Data Science I with python

STAT 303-1-Sec20

Author

Lizhen Shi

Preface

Welcome to STAT 303-1 (Data Science with Python I), Section 20 at Northwestern University.

This book is designed to support your journey into data science, blending foundational concepts with hands-on practice. It builds on the original work of Professor Arvind Krishna, whose materials inspired the structure and spirit of this resource. The content has been thoughtfully updated to meet the evolving needs of students and the goals of the course.

In this first course, you will:

Learn to use essential Python libraries for data science, including but not limited to NumPy, Pandas, and Matplotlib. These three are the main focus, but you will also be introduced to other useful libraries and tools as needed for real-world data analysis.
Develop skills in Exploratory Data Analysis (EDA), transforming messy, real-world datasets into meaningful insights through visualization, summarization, and pattern discovery

The book is organized to guide you step-by-step:

Chapters 1–3: Set up your coding environment in VS Code, understand Python environments, and enhance your workflow
Chapters 4–5: Review key concepts from STAT 201. If you need a refresher, visit the STAT 201 ebook.
New material begins in Chapter 6 – Reading Data

Throughout the quarter, this resource will be updated and refined to improve clarity, depth, and alignment with our teaching objectives.

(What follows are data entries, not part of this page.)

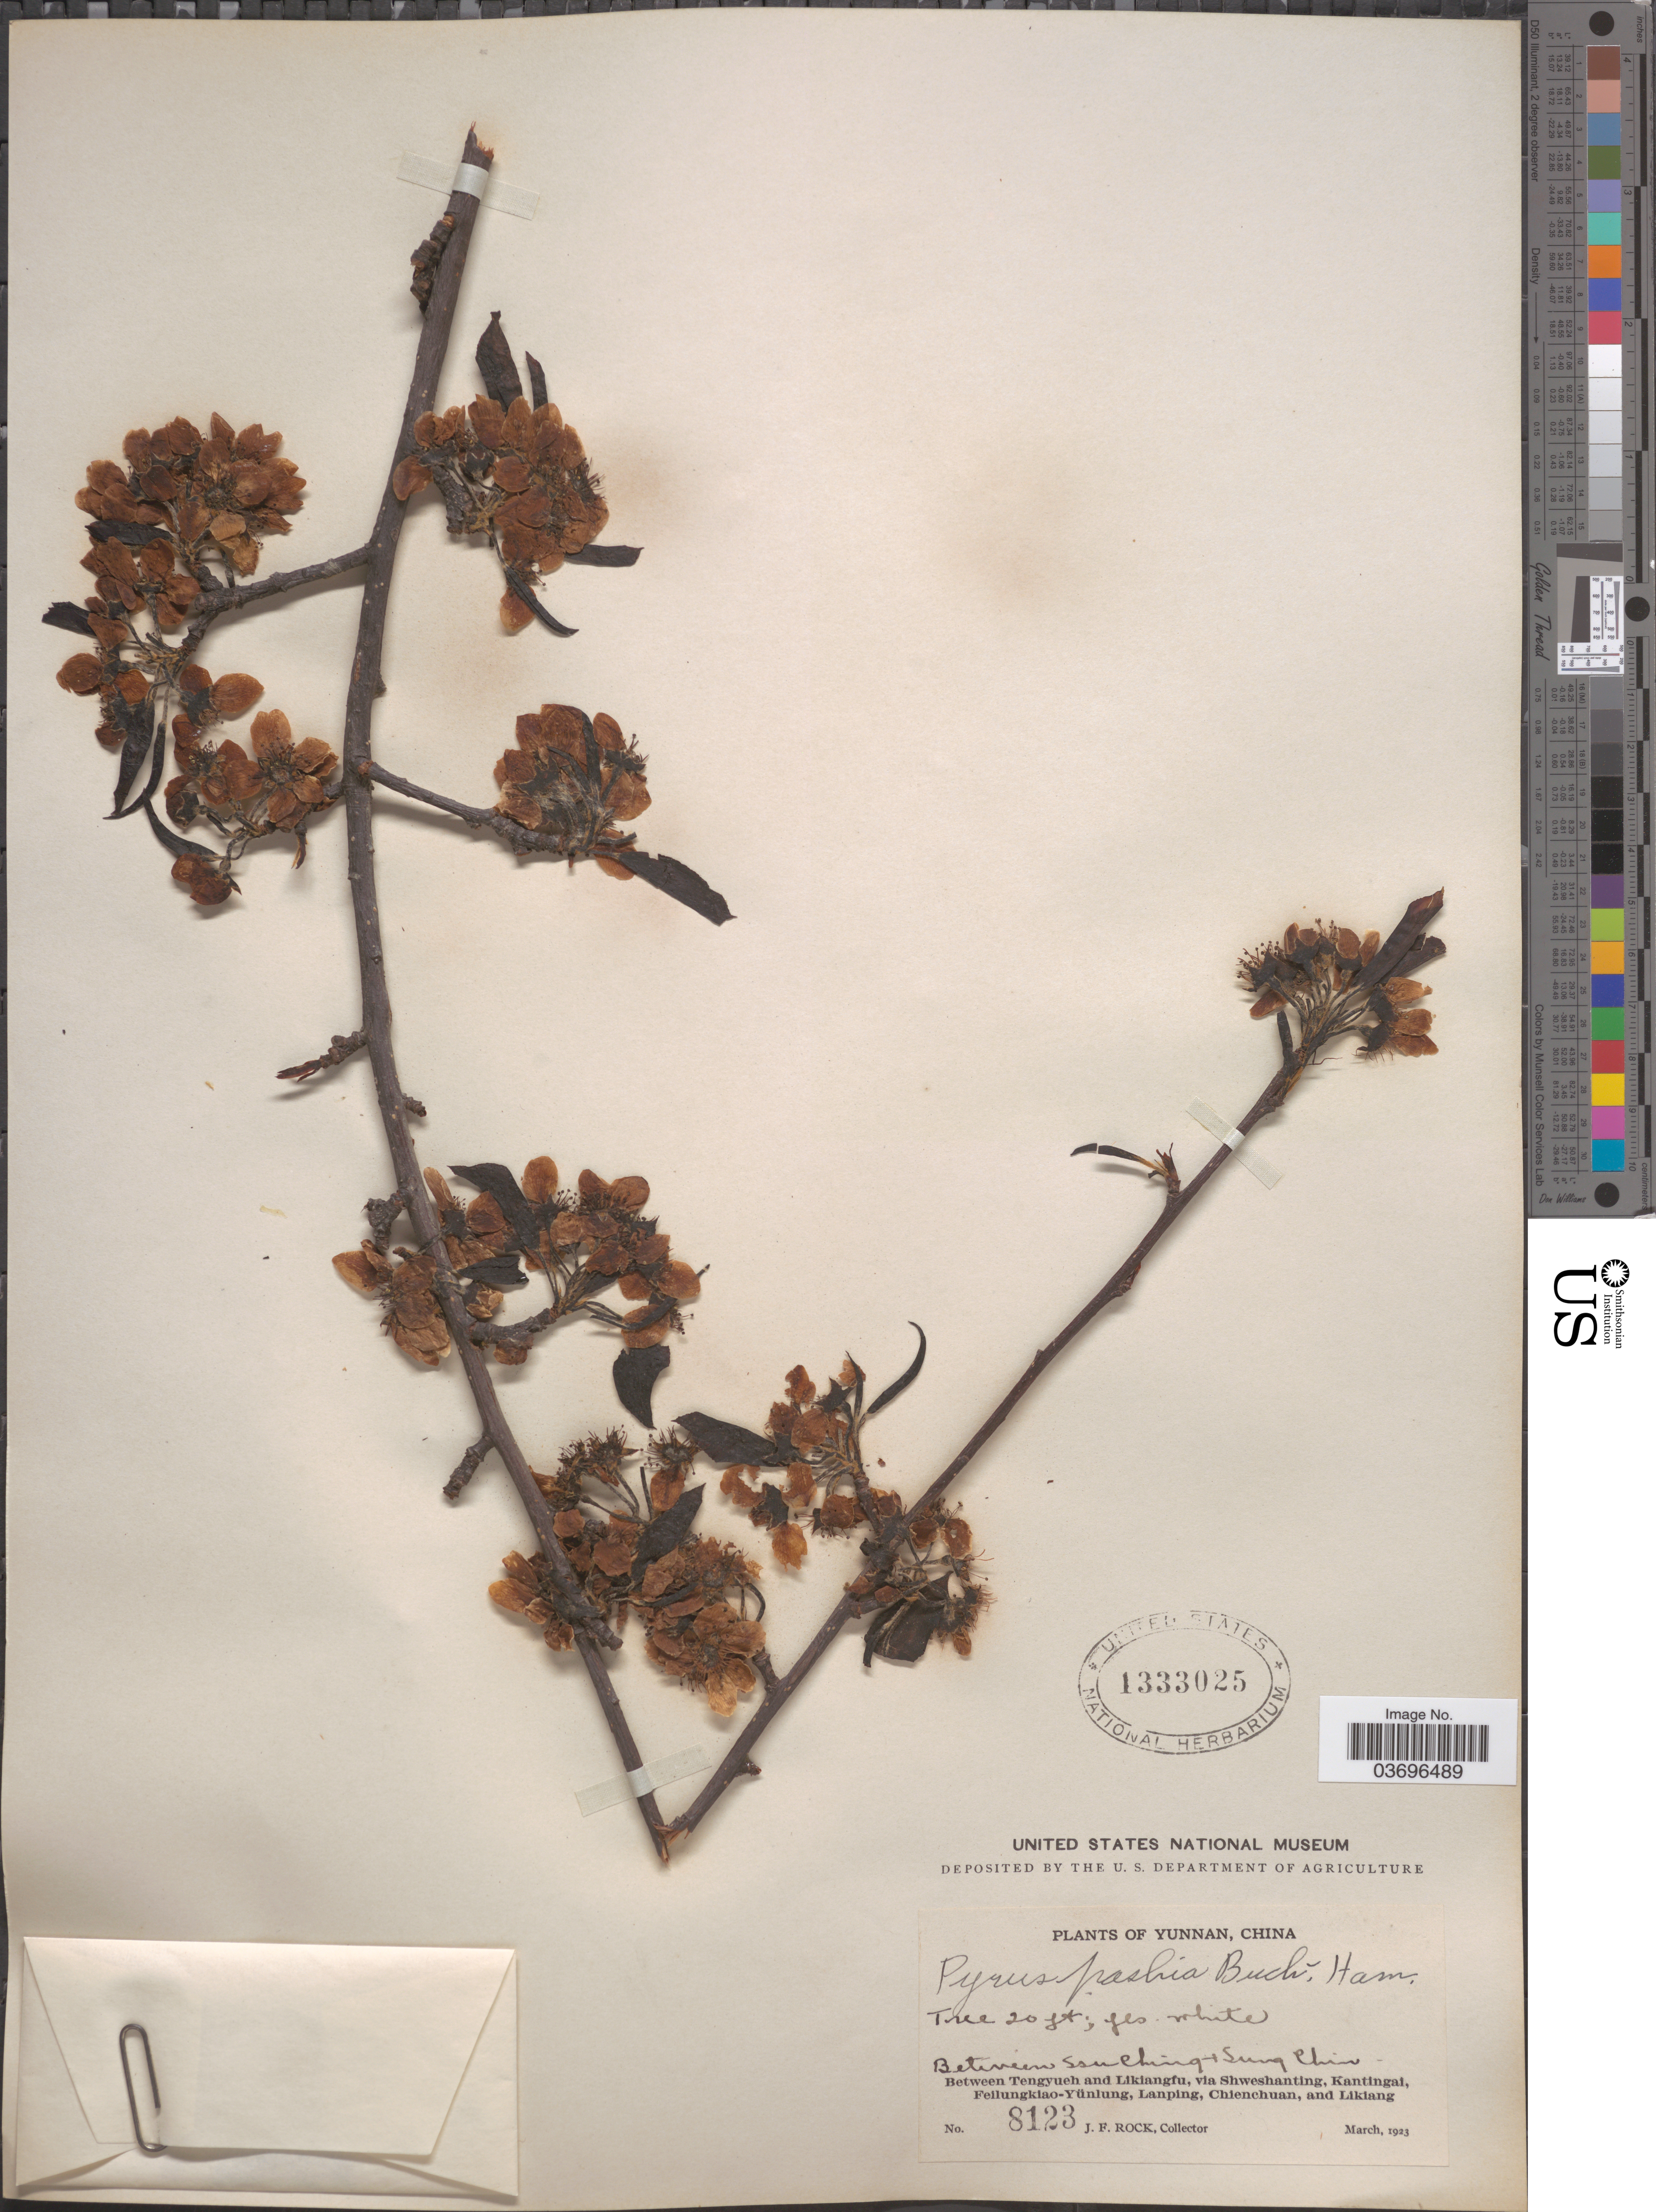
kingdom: Plantae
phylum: Tracheophyta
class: Magnoliopsida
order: Rosales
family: Rosaceae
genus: Pyrus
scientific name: Pyrus pashia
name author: Buch.-Ham. ex D. Don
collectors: J. Rock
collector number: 8123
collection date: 1923-03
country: China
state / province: Yunnan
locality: Between Szu Ching + Sung Chin. [interpreted] Between Tengyueh and Likiangfu, via Shweshanting, Kantingai, Feilungkiao-Yünlung, Lanping, Chienchuan, and Likiang.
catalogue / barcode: US 1333025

As a living document, your feedback and suggestions are always welcome. Contributions from students, instructors, and the broader academic community help make this book stronger and more effective.

If you have ideas for improving the textbook, please share your feedback or suggestions using our dedicated Textbook Improvement Form. Your input is invaluable in making this resource better for everyone.

Thank you for joining us on this learning adventure. We hope this book becomes a valuable companion as you build your skills and confidence in data science with Python.